> _SET TASK_
Reproduce every line of the records below word for word, without changing anything.

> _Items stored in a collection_
○ ○ ○ ○ ○ ○ ○
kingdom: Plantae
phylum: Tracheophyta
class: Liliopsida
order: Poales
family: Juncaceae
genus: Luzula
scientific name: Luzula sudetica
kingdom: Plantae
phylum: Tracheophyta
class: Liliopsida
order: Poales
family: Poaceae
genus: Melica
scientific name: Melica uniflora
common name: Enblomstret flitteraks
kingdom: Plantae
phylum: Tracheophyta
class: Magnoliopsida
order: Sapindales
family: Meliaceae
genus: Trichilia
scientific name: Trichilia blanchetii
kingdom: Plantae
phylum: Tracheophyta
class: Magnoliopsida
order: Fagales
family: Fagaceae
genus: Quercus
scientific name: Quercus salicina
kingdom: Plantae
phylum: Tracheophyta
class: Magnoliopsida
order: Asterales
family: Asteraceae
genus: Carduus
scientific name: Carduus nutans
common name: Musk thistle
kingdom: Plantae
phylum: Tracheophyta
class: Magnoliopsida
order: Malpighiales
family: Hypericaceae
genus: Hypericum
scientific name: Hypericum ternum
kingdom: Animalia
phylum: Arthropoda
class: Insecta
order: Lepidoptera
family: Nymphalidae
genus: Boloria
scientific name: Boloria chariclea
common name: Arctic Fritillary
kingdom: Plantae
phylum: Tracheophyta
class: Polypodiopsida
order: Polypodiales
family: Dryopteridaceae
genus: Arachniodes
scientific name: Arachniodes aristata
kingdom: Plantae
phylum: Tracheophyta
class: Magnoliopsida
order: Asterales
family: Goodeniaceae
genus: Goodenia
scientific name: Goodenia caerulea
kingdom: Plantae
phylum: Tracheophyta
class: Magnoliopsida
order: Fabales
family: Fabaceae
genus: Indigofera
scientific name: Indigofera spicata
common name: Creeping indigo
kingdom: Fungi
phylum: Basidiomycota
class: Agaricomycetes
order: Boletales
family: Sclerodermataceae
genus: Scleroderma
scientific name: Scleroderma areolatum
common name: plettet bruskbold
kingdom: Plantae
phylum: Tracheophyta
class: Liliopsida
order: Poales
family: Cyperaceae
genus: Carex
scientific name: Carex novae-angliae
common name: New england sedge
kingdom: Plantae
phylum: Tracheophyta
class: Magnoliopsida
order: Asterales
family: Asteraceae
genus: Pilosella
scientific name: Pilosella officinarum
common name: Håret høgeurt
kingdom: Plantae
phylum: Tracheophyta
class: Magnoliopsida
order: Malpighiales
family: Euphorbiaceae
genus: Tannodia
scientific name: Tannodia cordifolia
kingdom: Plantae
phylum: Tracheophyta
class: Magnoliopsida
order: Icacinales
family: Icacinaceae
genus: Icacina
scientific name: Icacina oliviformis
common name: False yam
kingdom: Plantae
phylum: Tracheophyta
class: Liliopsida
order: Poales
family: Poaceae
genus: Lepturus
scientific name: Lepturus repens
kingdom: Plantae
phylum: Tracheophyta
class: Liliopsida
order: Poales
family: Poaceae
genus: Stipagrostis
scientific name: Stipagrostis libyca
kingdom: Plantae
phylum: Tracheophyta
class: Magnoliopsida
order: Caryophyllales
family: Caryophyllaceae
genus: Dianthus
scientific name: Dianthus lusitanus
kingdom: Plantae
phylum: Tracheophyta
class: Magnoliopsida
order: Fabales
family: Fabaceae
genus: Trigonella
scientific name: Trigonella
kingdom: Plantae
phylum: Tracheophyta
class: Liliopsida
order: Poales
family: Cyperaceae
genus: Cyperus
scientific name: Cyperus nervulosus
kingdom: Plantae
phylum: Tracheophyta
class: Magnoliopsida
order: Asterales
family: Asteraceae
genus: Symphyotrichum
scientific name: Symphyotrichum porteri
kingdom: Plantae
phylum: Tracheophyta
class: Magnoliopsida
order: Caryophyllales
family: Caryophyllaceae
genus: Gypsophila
○ ○ ○ ○ ○ ○ ○
> _SOLUTION TO THIS PROBLEM_
kingdom: Plantae
phylum: Tracheophyta
class: Liliopsida
order: Poales
family: Juncaceae
genus: Luzula
scientific name: Luzula sudetica
kingdom: Plantae
phylum: Tracheophyta
class: Liliopsida
order: Poales
family: Poaceae
genus: Melica
scientific name: Melica uniflora
common name: Enblomstret flitteraks
kingdom: Plantae
phylum: Tracheophyta
class: Magnoliopsida
order: Sapindales
family: Meliaceae
genus: Trichilia
scientific name: Trichilia blanchetii
kingdom: Plantae
phylum: Tracheophyta
class: Magnoliopsida
order: Fagales
family: Fagaceae
genus: Quercus
scientific name: Quercus salicina
kingdom: Plantae
phylum: Tracheophyta
class: Magnoliopsida
order: Asterales
family: Asteraceae
genus: Carduus
scientific name: Carduus nutans
common name: Musk thistle
kingdom: Plantae
phylum: Tracheophyta
class: Magnoliopsida
order: Malpighiales
family: Hypericaceae
genus: Hypericum
scientific name: Hypericum ternum
kingdom: Animalia
phylum: Arthropoda
class: Insecta
order: Lepidoptera
family: Nymphalidae
genus: Boloria
scientific name: Boloria chariclea
common name: Arctic Fritillary
kingdom: Plantae
phylum: Tracheophyta
class: Polypodiopsida
order: Polypodiales
family: Dryopteridaceae
genus: Arachniodes
scientific name: Arachniodes aristata
kingdom: Plantae
phylum: Tracheophyta
class: Magnoliopsida
order: Asterales
family: Goodeniaceae
genus: Goodenia
scientific name: Goodenia caerulea
kingdom: Plantae
phylum: Tracheophyta
class: Magnoliopsida
order: Fabales
family: Fabaceae
genus: Indigofera
scientific name: Indigofera spicata
common name: Creeping indigo
kingdom: Fungi
phylum: Basidiomycota
class: Agaricomycetes
order: Boletales
family: Sclerodermataceae
genus: Scleroderma
scientific name: Scleroderma areolatum
common name: plettet bruskbold
kingdom: Plantae
phylum: Tracheophyta
class: Liliopsida
order: Poales
family: Cyperaceae
genus: Carex
scientific name: Carex novae-angliae
common name: New england sedge
kingdom: Plantae
phylum: Tracheophyta
class: Magnoliopsida
order: Asterales
family: Asteraceae
genus: Pilosella
scientific name: Pilosella officinarum
common name: Håret høgeurt
kingdom: Plantae
phylum: Tracheophyta
class: Magnoliopsida
order: Malpighiales
family: Euphorbiaceae
genus: Tannodia
scientific name: Tannodia cordifolia
kingdom: Plantae
phylum: Tracheophyta
class: Magnoliopsida
order: Icacinales
family: Icacinaceae
genus: Icacina
scientific name: Icacina oliviformis
common name: False yam
kingdom: Plantae
phylum: Tracheophyta
class: Liliopsida
order: Poales
family: Poaceae
genus: Lepturus
scientific name: Lepturus repens
kingdom: Plantae
phylum: Tracheophyta
class: Liliopsida
order: Poales
family: Poaceae
genus: Stipagrostis
scientific name: Stipagrostis libyca
kingdom: Plantae
phylum: Tracheophyta
class: Magnoliopsida
order: Caryophyllales
family: Caryophyllaceae
genus: Dianthus
scientific name: Dianthus lusitanus
kingdom: Plantae
phylum: Tracheophyta
class: Magnoliopsida
order: Fabales
family: Fabaceae
genus: Trigonella
scientific name: Trigonella
kingdom: Plantae
phylum: Tracheophyta
class: Liliopsida
order: Poales
family: Cyperaceae
genus: Cyperus
scientific name: Cyperus nervulosus
kingdom: Plantae
phylum: Tracheophyta
class: Magnoliopsida
order: Asterales
family: Asteraceae
genus: Symphyotrichum
scientific name: Symphyotrichum porteri
kingdom: Plantae
phylum: Tracheophyta
class: Magnoliopsida
order: Caryophyllales
family: Caryophyllaceae
genus: Gypsophila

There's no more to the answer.